Tegenwoordige Tijd 2

De Tegenwoordige tijd

Vervoeg de werkwoorden in de Tegenwoordige Tijd (=nu)
1. De nieuwe leerling (beantwoorden) snel de vraag van de leraar.
2. Oma (bedanken) eerst alle gasten.
3. Ik kan echt niets anders (bedenken) !
4. Die jongen (bedriegen) zijn vriendin weer.
5. (Beginnen) jij nu ook al?
6. De dokter (begraven) zijn overleden kater in de tuin.
7. Ouders (begrijpen) hun kinderen niet altijd even goed.
8. Een vriendelijke vrouw (begroeten) de directeur.
9. Als je goed studeert, (behalen) je zeker een diploma!
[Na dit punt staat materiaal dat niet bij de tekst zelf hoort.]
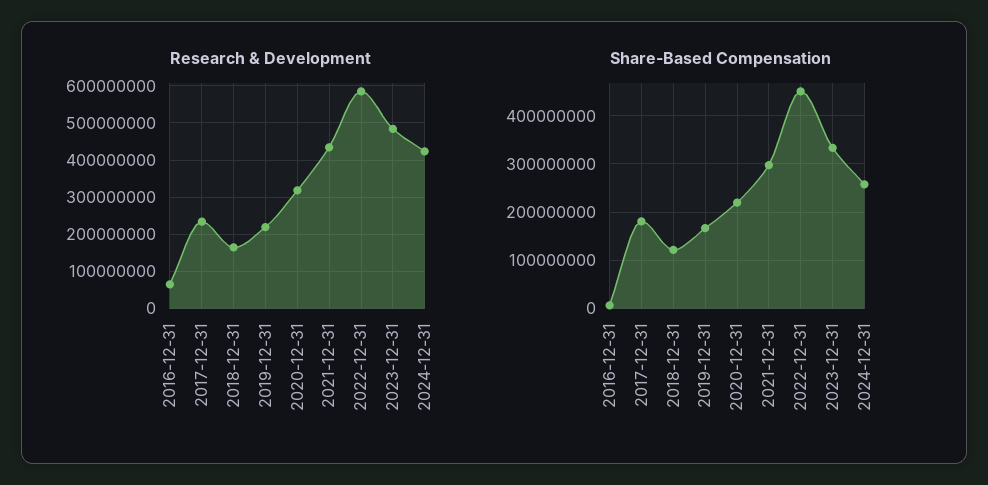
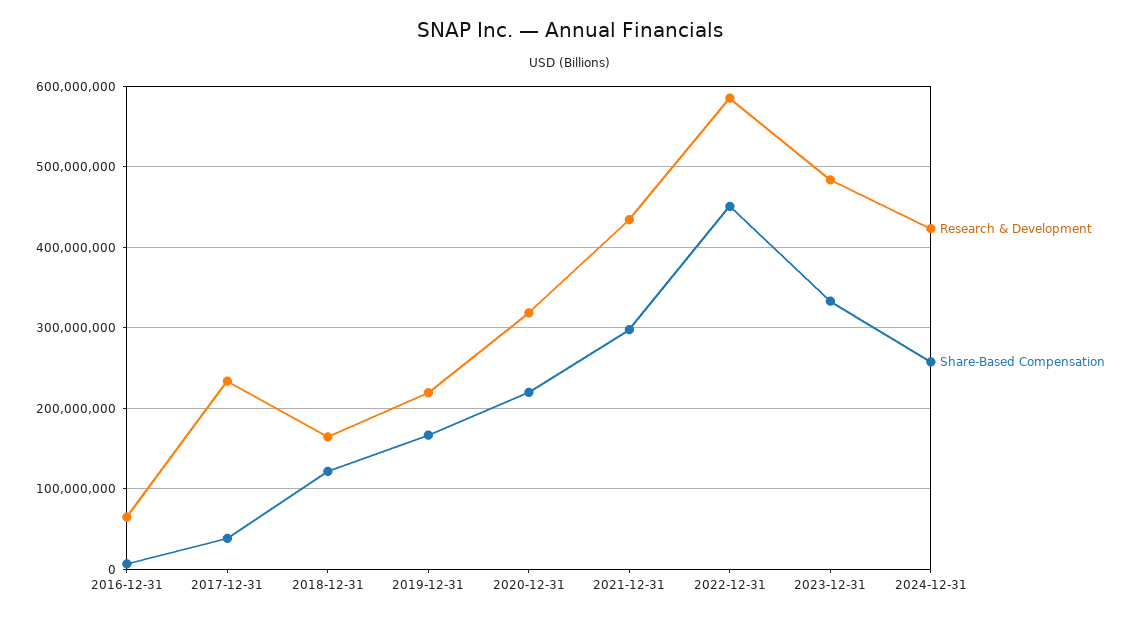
  {
    "Research & Development": {
      "2016-12-31": 60000000,
      "2017-12-31": 230000000,
      "2018-12-31": 160000000,
      "2019-12-31": 220000000,
      "2020-12-31": 320000000,
      "2021-12-31": 430000000,
      "2022-12-31": 580000000,
      "2023-12-31": 480000000,
      "2024-12-31": 420000000
    },
    "Share-Based Compensation": {
      "2016-12-31": 10000000,
-     "2017-12-31": 180000000,
+     "2017-12-31": 40000000,
      "2018-12-31": 120000000,
      "2019-12-31": 170000000,
      "2020-12-31": 220000000,
      "2021-12-31": 300000000,
      "2022-12-31": 450000000,
      "2023-12-31": 330000000,
      "2024-12-31": 260000000
    }
  }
10. Een voetballer (beheersen) zijn sport zeer goed.
11. De dader (bekennen) zijn misstap meteen aan de politie.
12. Mensen (bekijken) anderen steeds op straat.
13. Het vuilnis (belanden) op de stortplaats van de stad.
14. Het hek moet de hond (beletten) op straat te komen.
15. De leraar (bellen) de ouders van een leerling op.
16. (Beloven) je mij eeuwige trouw?
17. Sanne (beoefenen) al jaren het turnen.
18. De directies (benoemen) de leraren na een aantal jaren werk.
19. De trein (bereiken) het station van Leuven na 17u00.
20. De dame (beschrijven) de dief nauwkeurig.
21. Onze leerlingen (beslissen) zelf over de artikels van het nieuwe magazine.
22. Door het kopen van deze wagen (besparen) u de helft van de prijs.
23. Moeder (bespreken) de problemen met haar man.
24. Ik (betalen) minder bij deze firma.
25. De jeugd (bewegen) te weinig.
26. De smokkelaars (bezetten) het bedrijf totdat de politie hen laat ontsnappen.
27. Blaffende honden (bijten) niet!
28. Een kat is geen hond, deze (blaffen) niet!
29. De school (blijven) een aangename leeromgeving.
30. Door dat ongeval (bloeden) het meisje hevig.